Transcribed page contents
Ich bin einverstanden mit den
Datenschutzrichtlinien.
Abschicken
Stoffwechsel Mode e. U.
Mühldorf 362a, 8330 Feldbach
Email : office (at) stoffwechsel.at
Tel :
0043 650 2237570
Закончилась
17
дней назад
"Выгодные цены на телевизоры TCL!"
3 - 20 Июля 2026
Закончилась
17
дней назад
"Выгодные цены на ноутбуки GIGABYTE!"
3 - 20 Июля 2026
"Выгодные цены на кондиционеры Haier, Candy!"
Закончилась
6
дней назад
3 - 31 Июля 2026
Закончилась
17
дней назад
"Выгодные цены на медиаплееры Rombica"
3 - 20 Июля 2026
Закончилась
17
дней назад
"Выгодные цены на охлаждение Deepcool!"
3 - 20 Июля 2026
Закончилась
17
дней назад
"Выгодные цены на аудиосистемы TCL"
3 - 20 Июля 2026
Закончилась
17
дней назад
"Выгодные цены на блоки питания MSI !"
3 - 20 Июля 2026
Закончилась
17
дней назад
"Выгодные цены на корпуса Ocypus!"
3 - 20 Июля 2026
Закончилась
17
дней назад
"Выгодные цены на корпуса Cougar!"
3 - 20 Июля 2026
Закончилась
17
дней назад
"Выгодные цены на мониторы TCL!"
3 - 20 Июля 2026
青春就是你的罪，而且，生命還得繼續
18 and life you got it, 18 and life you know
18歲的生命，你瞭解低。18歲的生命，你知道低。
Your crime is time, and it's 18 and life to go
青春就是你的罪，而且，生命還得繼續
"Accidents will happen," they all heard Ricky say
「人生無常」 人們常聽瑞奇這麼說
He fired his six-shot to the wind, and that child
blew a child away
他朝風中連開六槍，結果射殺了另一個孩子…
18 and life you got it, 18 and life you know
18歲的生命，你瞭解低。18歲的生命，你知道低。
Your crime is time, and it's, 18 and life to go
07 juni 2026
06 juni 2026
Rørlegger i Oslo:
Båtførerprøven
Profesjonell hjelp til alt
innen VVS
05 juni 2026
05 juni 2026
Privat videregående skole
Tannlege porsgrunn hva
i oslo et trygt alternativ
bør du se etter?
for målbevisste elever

**What you need to do**
Put the lines from all the items above into one numbered list, leaving out any blank lines.

**Exercise result**
1. Ich bin einverstanden mit den
2. Datenschutzrichtlinien.
3. Abschicken
4. Stoffwechsel Mode e. U.
5. Mühldorf 362a, 8330 Feldbach
6. Email : office (at) stoffwechsel.at
7. Tel :
8. 0043 650 2237570
9. Закончилась
10. 17
11. дней назад
12. "Выгодные цены на телевизоры TCL!"
13. 3 - 20 Июля 2026
14. Закончилась
15. 17
16. дней назад
17. "Выгодные цены на ноутбуки GIGABYTE!"
18. 3 - 20 Июля 2026
19. "Выгодные цены на кондиционеры Haier, Candy!"
20. Закончилась
21. 6
22. дней назад
23. 3 - 31 Июля 2026
24. Закончилась
25. 17
26. дней назад
27. "Выгодные цены на медиаплееры Rombica"
28. 3 - 20 Июля 2026
29. Закончилась
30. 17
31. дней назад
32. "Выгодные цены на охлаждение Deepcool!"
33. 3 - 20 Июля 2026
34. Закончилась
35. 17
36. дней назад
37. "Выгодные цены на аудиосистемы TCL"
38. 3 - 20 Июля 2026
39. Закончилась
40. 17
41. дней назад
42. "Выгодные цены на блоки питания MSI !"
43. 3 - 20 Июля 2026
44. Закончилась
45. 17
46. дней назад
47. "Выгодные цены на корпуса Ocypus!"
48. 3 - 20 Июля 2026
49. Закончилась
50. 17
51. дней назад
52. "Выгодные цены на корпуса Cougar!"
53. 3 - 20 Июля 2026
54. Закончилась
55. 17
56. дней назад
57. "Выгодные цены на мониторы TCL!"
58. 3 - 20 Июля 2026
59. 青春就是你的罪，而且，生命還得繼續
60. 18 and life you got it, 18 and life you know
61. 18歲的生命，你瞭解低。18歲的生命，你知道低。
62. Your crime is time, and it's 18 and life to go
63. 青春就是你的罪，而且，生命還得繼續
64. "Accidents will happen," they all heard Ricky say
65. 「人生無常」 人們常聽瑞奇這麼說
66. He fired his six-shot to the wind, and that child
67. blew a child away
68. 他朝風中連開六槍，結果射殺了另一個孩子…
69. 18 and life you got it, 18 and life you know
70. 18歲的生命，你瞭解低。18歲的生命，你知道低。
71. Your crime is time, and it's, 18 and life to go
72. 07 juni 2026
73. 06 juni 2026
74. Rørlegger i Oslo:
75. Båtførerprøven
76. Profesjonell hjelp til alt
77. innen VVS
78. 05 juni 2026
79. 05 juni 2026
80. Privat videregående skole
81. Tannlege porsgrunn hva
82. i oslo et trygt alternativ
83. bør du se etter?
84. for målbevisste elever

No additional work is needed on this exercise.